#### Excerpted passage
Desmond Stewart

John Ringrose
19th June 2008, 13:04
Anyone remember the Old Man Des Stewart.

Blustery old begger but I distinctly remember him on my first trip at sea on the Patroclus.

When just about to arrive in Yokahama he called me to his cabin and gave me a full lecture & fatherly advice about the consequences of the ladies of the night and the use of the dreadnought kit.

Never forget it. Saw him on TV many moons later on this is your life for the Captain of the QE2 I think it was.

Always flew the blue duster.

6th July 2008, 15:35
There's a picture of Desmond playing deck cricket on my site at:
The ship was the Ulysses.
Cheers, John

Tai Pan
7th July 2008, 11:30
There's a picture of Desmond playing deck cricket on my site at:
The ship was the Ulysses.
Cheers, John

Memories, played many a game on that deck in mid 50,s. when ran out of balls, made our own, large metal nut wound round with thick string. lasted about 4 overs!.

3rd August 2008, 14:58
My father knew him very well, he came to our house once. "Blustery Old Begger" is a good description of him, he used to say to my Dad "Bullshit baffles Brains". During the war he was sunk in the Med and subsequently joined the Royal Navy hence the Blue Ensign on his ships when ha became Master.
########
#### Information provided
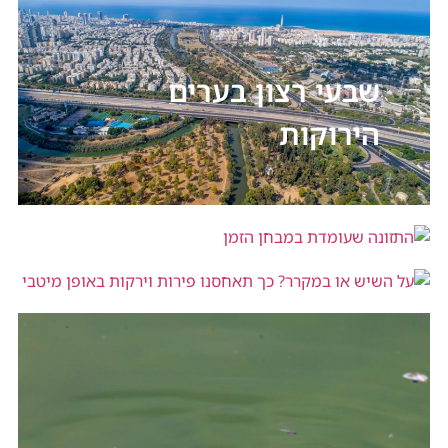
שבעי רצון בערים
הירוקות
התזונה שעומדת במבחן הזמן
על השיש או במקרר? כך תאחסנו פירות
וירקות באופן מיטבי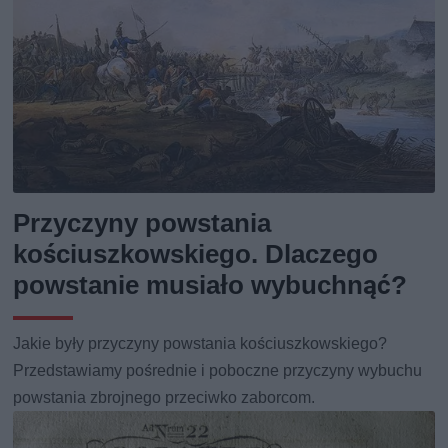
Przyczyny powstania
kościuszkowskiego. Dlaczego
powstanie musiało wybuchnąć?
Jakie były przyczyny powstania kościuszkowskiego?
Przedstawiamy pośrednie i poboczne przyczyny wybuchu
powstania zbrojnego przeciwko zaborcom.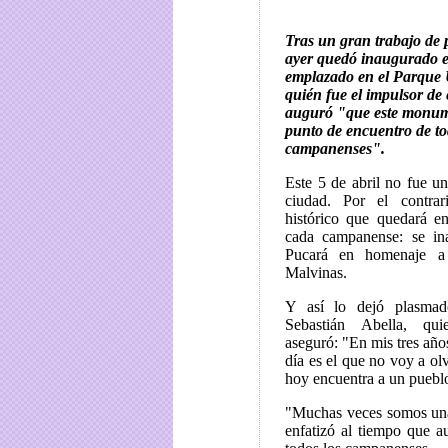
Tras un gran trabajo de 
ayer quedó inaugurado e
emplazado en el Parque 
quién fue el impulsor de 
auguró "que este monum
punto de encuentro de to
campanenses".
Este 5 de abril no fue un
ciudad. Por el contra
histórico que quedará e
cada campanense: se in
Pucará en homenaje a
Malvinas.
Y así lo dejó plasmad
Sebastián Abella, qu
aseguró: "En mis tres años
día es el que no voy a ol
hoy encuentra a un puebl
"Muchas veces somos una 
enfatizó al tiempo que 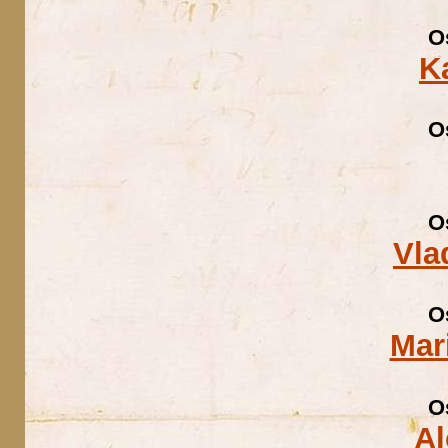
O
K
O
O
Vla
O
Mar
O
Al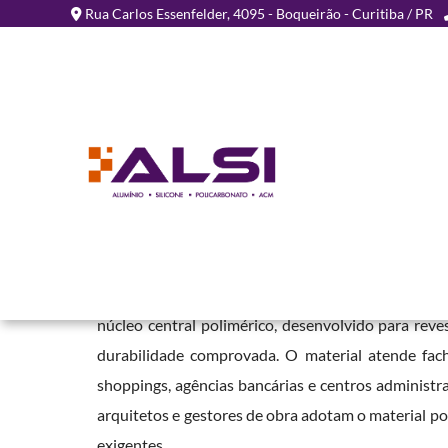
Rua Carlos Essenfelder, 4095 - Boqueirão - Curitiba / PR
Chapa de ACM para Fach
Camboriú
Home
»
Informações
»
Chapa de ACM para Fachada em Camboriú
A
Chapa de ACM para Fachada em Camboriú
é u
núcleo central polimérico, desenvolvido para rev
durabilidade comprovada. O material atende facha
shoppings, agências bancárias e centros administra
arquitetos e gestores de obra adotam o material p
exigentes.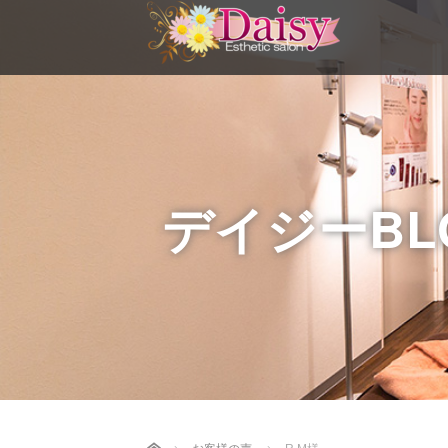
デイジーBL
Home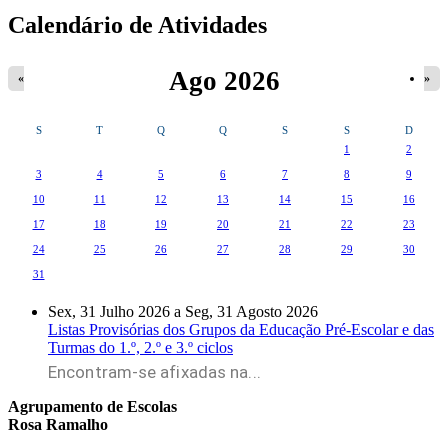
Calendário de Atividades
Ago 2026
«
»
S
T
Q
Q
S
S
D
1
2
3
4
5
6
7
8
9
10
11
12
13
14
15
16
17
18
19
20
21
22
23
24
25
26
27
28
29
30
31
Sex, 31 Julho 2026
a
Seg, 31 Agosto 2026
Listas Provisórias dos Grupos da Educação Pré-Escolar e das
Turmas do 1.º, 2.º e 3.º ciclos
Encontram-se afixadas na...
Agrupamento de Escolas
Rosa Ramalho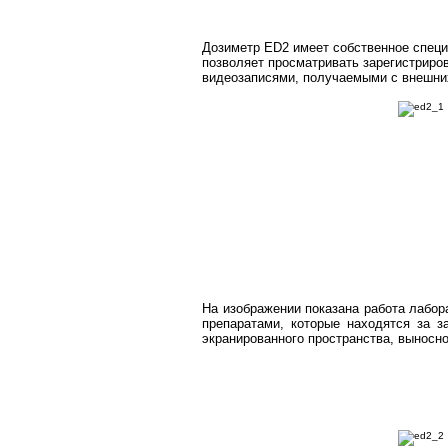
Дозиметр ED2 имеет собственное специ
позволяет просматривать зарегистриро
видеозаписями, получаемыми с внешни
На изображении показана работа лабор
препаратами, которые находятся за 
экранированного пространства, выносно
########
#### Information provided
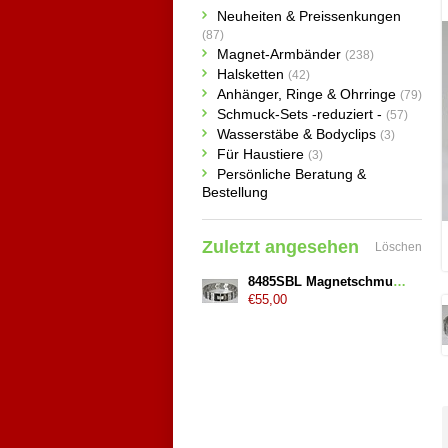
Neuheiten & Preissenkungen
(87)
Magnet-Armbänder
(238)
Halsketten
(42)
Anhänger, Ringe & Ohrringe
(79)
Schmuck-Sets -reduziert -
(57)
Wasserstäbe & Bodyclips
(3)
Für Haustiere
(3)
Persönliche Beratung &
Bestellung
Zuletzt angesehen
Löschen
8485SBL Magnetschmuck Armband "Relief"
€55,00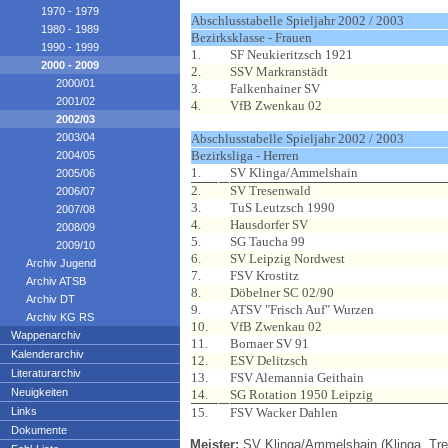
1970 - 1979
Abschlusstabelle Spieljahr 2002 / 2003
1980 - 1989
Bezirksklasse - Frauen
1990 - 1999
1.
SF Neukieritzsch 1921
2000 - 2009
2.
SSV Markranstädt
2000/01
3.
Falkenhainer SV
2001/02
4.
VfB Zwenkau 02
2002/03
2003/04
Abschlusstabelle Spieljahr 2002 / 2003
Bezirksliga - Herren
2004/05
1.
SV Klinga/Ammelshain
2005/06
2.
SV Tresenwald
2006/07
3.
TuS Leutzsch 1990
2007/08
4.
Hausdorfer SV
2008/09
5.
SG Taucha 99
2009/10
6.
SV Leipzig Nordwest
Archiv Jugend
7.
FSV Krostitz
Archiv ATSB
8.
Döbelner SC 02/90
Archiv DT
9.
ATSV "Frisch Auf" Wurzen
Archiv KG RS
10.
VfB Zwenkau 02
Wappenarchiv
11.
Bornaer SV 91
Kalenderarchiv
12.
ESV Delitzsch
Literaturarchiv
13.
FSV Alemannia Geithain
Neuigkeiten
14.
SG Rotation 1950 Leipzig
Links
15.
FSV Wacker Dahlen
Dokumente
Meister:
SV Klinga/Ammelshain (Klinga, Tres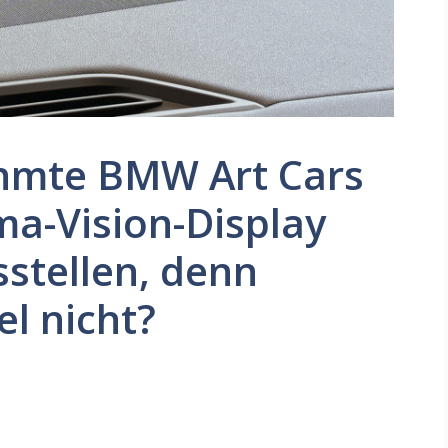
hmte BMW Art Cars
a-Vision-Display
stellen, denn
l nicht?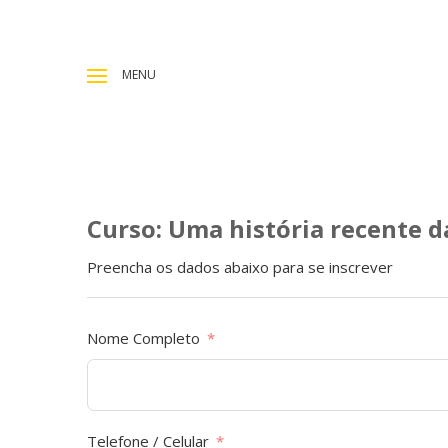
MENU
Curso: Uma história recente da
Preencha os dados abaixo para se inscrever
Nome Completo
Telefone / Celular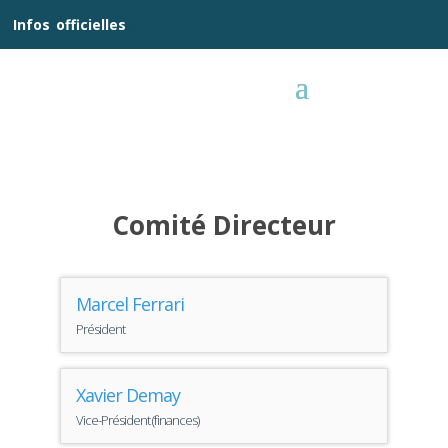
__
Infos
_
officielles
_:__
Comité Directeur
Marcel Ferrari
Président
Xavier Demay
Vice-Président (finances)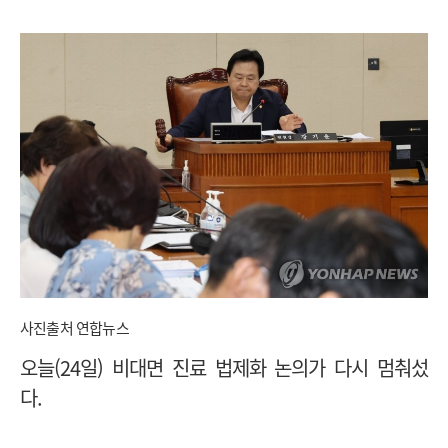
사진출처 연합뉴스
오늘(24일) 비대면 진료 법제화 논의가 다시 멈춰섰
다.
########
#### Information provided
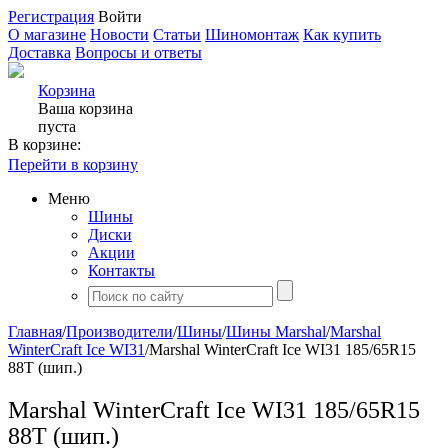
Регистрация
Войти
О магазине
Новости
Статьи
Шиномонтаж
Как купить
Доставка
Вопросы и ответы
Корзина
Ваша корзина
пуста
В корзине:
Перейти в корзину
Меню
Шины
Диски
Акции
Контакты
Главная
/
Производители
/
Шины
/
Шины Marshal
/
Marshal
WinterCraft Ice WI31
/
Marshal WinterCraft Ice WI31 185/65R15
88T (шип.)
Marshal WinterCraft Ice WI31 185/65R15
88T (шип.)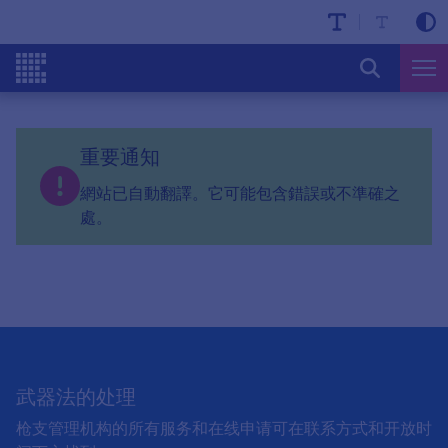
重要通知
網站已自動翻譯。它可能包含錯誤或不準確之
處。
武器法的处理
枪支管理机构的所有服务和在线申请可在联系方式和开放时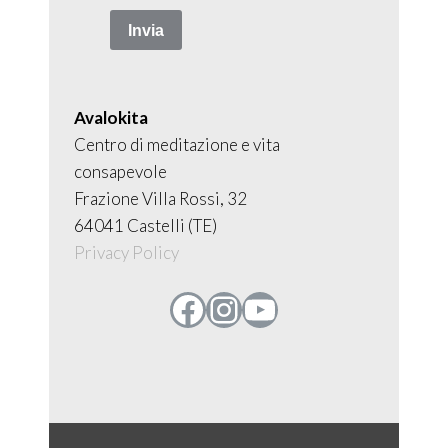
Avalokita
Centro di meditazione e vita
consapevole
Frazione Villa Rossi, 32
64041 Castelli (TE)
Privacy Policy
########
◆ **Work request 1**
Answer these questions from the forum thread about Desmond Stewart:
(a) Which ship is named as the one on the first poster's first trip at sea?
(b) On which ship was the deck cricket picture taken?
(c) What were the homemade balls made of when the players ran out of balls?
◆ **Work request 2**
Retype the forum thread about Desmond Stewart from "John Ringrose" to "the blue duster." word for word.

◆ **Written response 1**
(a) The Patroclus.
(b) The Ulysses.
(c) A large metal nut wound round with thick string.

◆ **Written response 2**
John Ringrose
19th June 2008, 13:04
Anyone remember the Old Man Des Stewart.

Blustery old begger but I distinctly remember him on my first trip at sea on the Patroclus.

When just about to arrive in Yokahama he called me to his cabin and gave me a full lecture & fatherly advice about the consequences of the ladies of the night and the use of the dreadnought kit.

Never forget it. Saw him on TV many moons later on this is your life for the Captain of the QE2 I think it was.

Always flew the blue duster.